Hay que tener en cuenta que las pensiones son ahora mismo una fuente incierta de ingresos para la jubilación y hacer predicciones del dinero que necesitaremos en el futuro toma como referencia una proyección de los gastos basándonos en un estilo de vida planificado hasta el más mínimo detalle. Sin embargo, cualquier predicción que hagamos, y más si son financieras, estarán llenas de incógnitas: el aumento del coste de la vivienda y medicamentos, la creciente incertidumbre en el mercado laboral, la futura necesidad de cuidar a nuestros padres o lo comentado anteriormente en relación con las pensiones en España.

Tengas la edad que tengas, es fundamental saber cuánto tienes ahorrado hasta la fecha, cuánto planeas ahorrar cada mes, el nivel de vida que pretendes llevar en el futuro y una estimación de la rentabilidad anualizada que esperas obtener con tus inversiones. En mi humilde opinión, en lugar de gastar ahora y cruzar los dedos esperando a que la suerte solucione nuestros problemas, probablemente sea mejor hacer caso a la fábula de La cigarra y la hormiga y elaborar un sólido plan de ahorro para el futuro.

Las tres claves:

  • Conocer nuestro perfil de riesgo y los productos adecuados. Buscar asesoramiento financiero, si es necesario.
  • Pensar como un inversor, no como un ahorrador, para maximizar los rendimientos futuros.
  • Tener claro cuánto dinero deberíamos tener ahorrado en cada momento de nuestra vida es la única forma de fijar referencias para alcanzar nuestros objetivos.

En relación con el último punto, siempre aparecen reglas extrañas como la 15/25/50 (ahorrar un 15 % del sueldo anual, a partir de los 25 años y con un 50 % invertido en renta variable). Y otras como restarle a 100 tu edad y así saber cuánto deberías destinar a invertir en Bolsa. La regla del 15/25/50 yo la cambiaría por la de Lo más que puedas/En cuanto puedas/Acorde a tu perfil de riesgo.

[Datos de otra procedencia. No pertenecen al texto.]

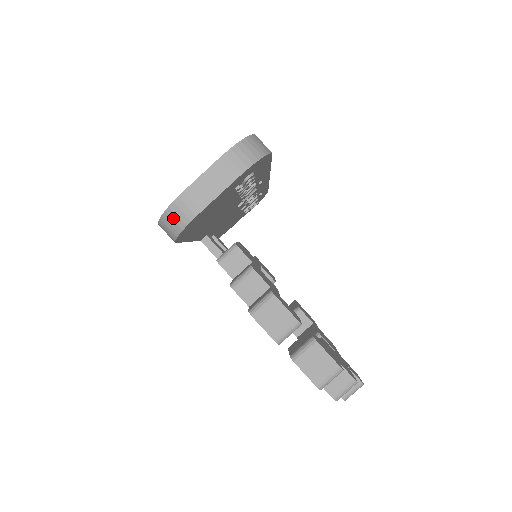
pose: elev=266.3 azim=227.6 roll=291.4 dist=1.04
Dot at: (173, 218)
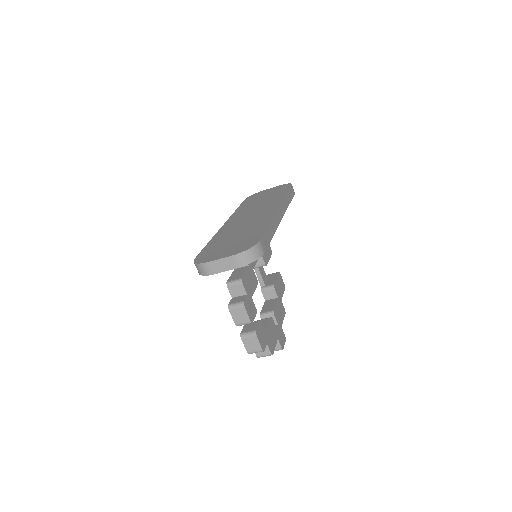
Dot at: (200, 269)
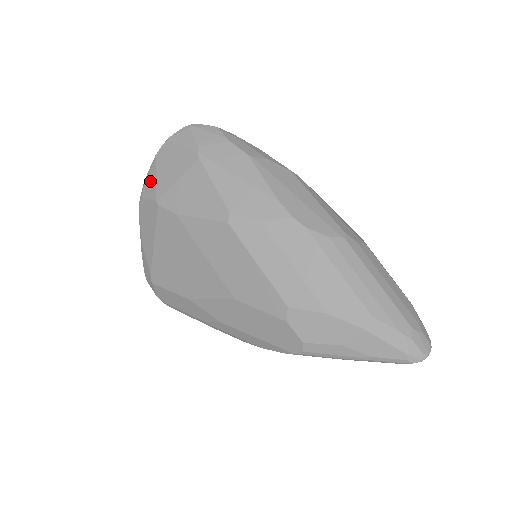
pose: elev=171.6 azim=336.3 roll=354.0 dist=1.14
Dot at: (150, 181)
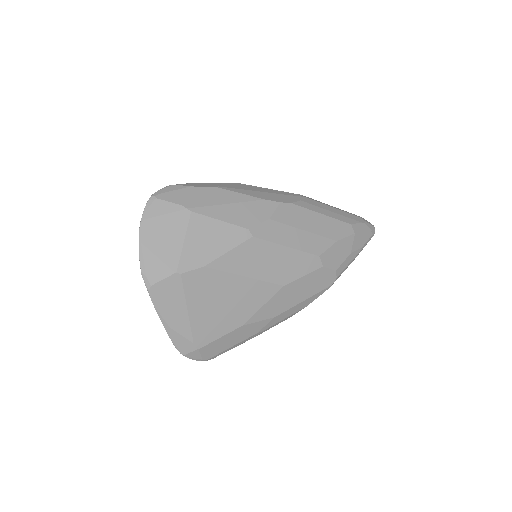
Dot at: (152, 265)
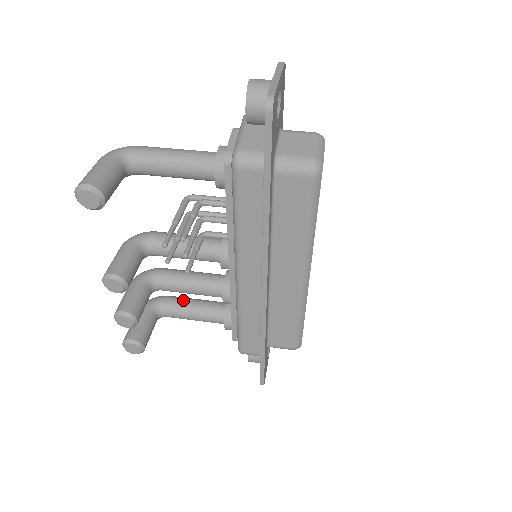
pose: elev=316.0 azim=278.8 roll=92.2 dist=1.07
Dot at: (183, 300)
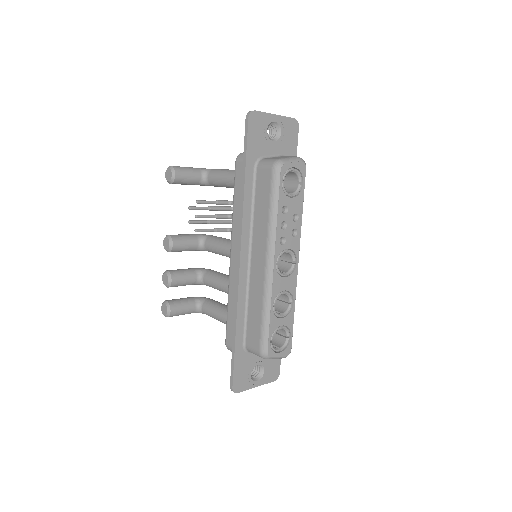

Lo lógico a los 30 años de edad sería tener ahorrado el 50 % de nuestro salario anual, suponiendo que hagamos caso a la regla del 15 %. Los puntos de referencia adicionales a nivel de ahorro sugeridos por empresas como Fidelity son los siguientes:

  • Dos veces el salario anual con 40 años.
  • Cuatro veces el salario anual con 50 años.
  • Seis veces el salario anual con 60 años.
  • Ocho veces el salario anual al jubilarnos.

Sin embargo, simplemente ahorrando un 25 % de nuestro sueldo, algo asumible, podríamos conseguir la totalidad de nuestro salario anual con 30 años y tener ahorrado tres veces nuestro salario anual con 40 años.

Si añades lo poco a lo poco y lo haces así con frecuencia, pronto llegará a ser mucho.

Hesíodo

Ahorra. Invierte. Y en verano también.